In hoger beroep heeft appellant aangevoerd dat zijn gesteldheid sinds 4 juni 2011 is verslechterd. Hij is meerdere malen geopereerd. Voorts heeft appellant een hartaanval gehad. Ten slotte heeft hij betoogd dat zijn gehoorvermogen ernstig is verminderd. Appellant heeft verzocht om een onafhankelijk medisch deskundige te benoemen.
3.2.
Het Uwv heeft verzocht de aangevallen uitspraak te bevestigen.
4. Het oordeel van de Raad over de aangevallen uitspraak.
4.1.
Op grond van artikel 43a, eerste lid, van de WAO kan, kort gezegd, een betrokkene aanspraak maken op toekenning van een WAO-uitkering na een wachttijd van vier weken, indien hij binnen vijf jaar na intrekking van een WAO-uitkering arbeidsongeschikt wordt en deze arbeidsongeschiktheid voortkomt uit dezelfde ziekteoorzaak als de arbeidsongeschiktheid ter zake waarvan de ingetrokken uitkering werd genoten.
4.2.
Met juistheid heeft de rechtbank, onder verwijzing naar de rapporten van de verzekeringsartsen van het Uwv, geoordeeld dat het Uwv terecht heeft besloten dat appellant niet in aanmerking komt voor toekenning van een WAO-uitkering op grond van artikel 43a van de WAO. In de verzekeringsgeneeskundige rapporten is inzichtelijk en overtuigend gemotiveerd dat de arbeidsbeperkingen van appellant na 4 juni 2011 niet zijn toegenomen. Volgens de verzekeringsartsen is appellant, onveranderd ten opzichte van de beoordeling in 2011, aangewezen op rugsparend en niet te stresserend werk in verband met een dysthyme stoornis, een somatoforme pijnstoornis en restklachten na een herniaoperatie in november 2008. Volgens de verzekeringsartsen blijkt uit het onderzoek van de Duitse arts A. Töneböhn, die appellant op verzoek van het Uwv heeft onderzocht, noch uit de overige beschikbare medische gegevens, waaronder begrepen een ruime hoeveelheid medische informatie afkomstig van de appellant behandelend specialisten, dat de beperkingen van appellant als gevolg van deze klachten sinds 4 juni 2011 zijn toegenomen. Voorts hebben de nieuwe klachten die appellant heeft gekregen na 4 juni 2011, te weten het hartinfarct in november 2013, de heupklachten en de gehoorproblemen, volgens de verzekeringsarts bezwaar en beroep geen oorzakelijk verband met de al bekende diagnostiek. Volgens deze arts staat het hartinfarct niet in relatie tot de psychische klachten van appellant. De nieuwe klachten kunnen dan ook niet worden meegewogen bij deze beoordeling. Met de rechtbank wordt geen aanleiding gezien voor twijfel aan deze inzichtelijk en overtuigend onderbouwde conclusie van de verzekeringsarts bezwaar en beroep. Hetgeen appellant in hoger beroep heeft aangevoerd, biedt geen aanknopingspunten voor een ander oordeel. Appellant heeft in hoger beroep geen objectief medische gegevens overgelegd die zijn standpunt onderbouwen dat de aard en omvang van zijn beperkingen na 4 juni 2011 onjuist zijn vastgesteld door het Uwv. Er bestaat dan ook geen aanleiding om een onafhankelijk medisch deskundige te benoemen.
4.3.
Gezien hetgeen in 4.2 is overwogen, slaagt het hoger beroep niet. De aangevallen uitspraak moet worden bevestigd.

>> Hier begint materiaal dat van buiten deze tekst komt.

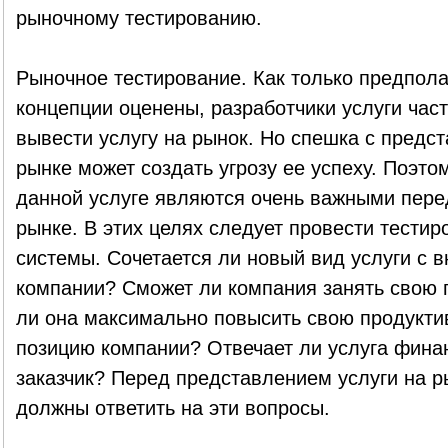
рыночному тестированию.
Рыночное тестирование. Как только предпол
концепции оценены, разработчики услуги час
вывести услугу на рынок. Но спешка с предс
рынке может создать угрозу ее успеху. Поэто
данной услуге являются очень важными пере
рынке. В этих целях следует провести тести
системы. Сочетается ли новый вид услуги с
компании? Сможет ли компания занять свою 
ли она максимально повысить свою продуктив
позицию компании? Отвечает ли услуга фина
заказчик? Перед представлением услуги на р
должны ответить на эти вопросы.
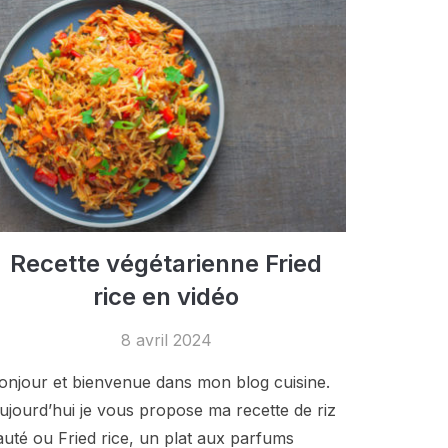
Recette végétarienne Fried
rice en vidéo
8 avril 2024
onjour et bienvenue dans mon blog cuisine.
ujourd’hui je vous propose ma recette de riz
auté ou Fried rice, un plat aux parfums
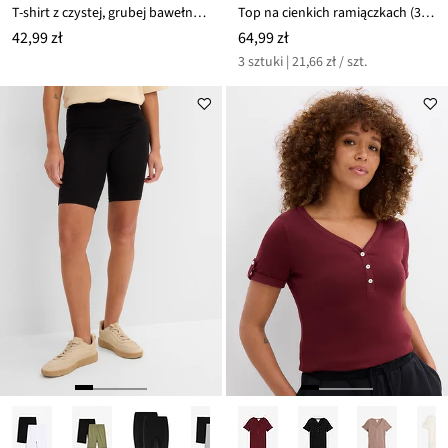
T-shirt z czystej, grubej bawełny organicznej
Top na cienkich ramiączkach (3 szt.)
42,99 zł
64,99 zł
3 sztuki | 21,66 zł / szt.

5. Voor een veroordeling in de proceskosten bestaat geen aanleiding.

BESLISSING

De Centrale Raad van Beroep bevestigt de aangevallen uitspraak.
Deze uitspraak is gedaan door P.H. Banda, in tegenwoordigheid van D. van Wijk als griffier. De beslissing is uitgesproken in het openbaar op 21 december 2015.